WHAT THE TASK REQUIRES >> Go through the records line by line from the top and repeat each one exactly, ending with the line that contains "e otro recipiente más grande que esté lleno".

.....

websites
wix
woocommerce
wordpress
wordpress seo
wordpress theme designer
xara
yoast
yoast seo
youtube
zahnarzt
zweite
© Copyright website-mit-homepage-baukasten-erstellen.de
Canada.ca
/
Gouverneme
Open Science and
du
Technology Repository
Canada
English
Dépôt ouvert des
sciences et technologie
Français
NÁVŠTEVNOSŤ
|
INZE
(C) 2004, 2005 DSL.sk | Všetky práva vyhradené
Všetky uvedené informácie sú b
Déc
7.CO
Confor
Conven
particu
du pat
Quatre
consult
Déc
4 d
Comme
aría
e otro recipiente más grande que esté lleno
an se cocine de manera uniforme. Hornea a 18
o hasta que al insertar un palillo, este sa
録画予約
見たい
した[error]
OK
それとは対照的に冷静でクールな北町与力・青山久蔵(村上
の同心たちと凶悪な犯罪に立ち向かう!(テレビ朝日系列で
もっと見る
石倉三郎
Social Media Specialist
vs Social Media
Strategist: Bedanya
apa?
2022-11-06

.....

EXERCISE RESULT >>
websites
wix
woocommerce
wordpress
wordpress seo
wordpress theme designer
xara
yoast
yoast seo
youtube
zahnarzt
zweite
© Copyright website-mit-homepage-baukasten-erstellen.de
Canada.ca
/
Gouverneme
Open Science and
du
Technology Repository
Canada
English
Dépôt ouvert des
sciences et technologie
Français
NÁVŠTEVNOSŤ
|
INZE
(C) 2004, 2005 DSL.sk | Všetky práva vyhradené
Všetky uvedené informácie sú b
Déc
7.CO
Confor
Conven
particu
du pat
Quatre
consult
Déc
4 d
Comme
aría
e otro recipiente más grande que esté lleno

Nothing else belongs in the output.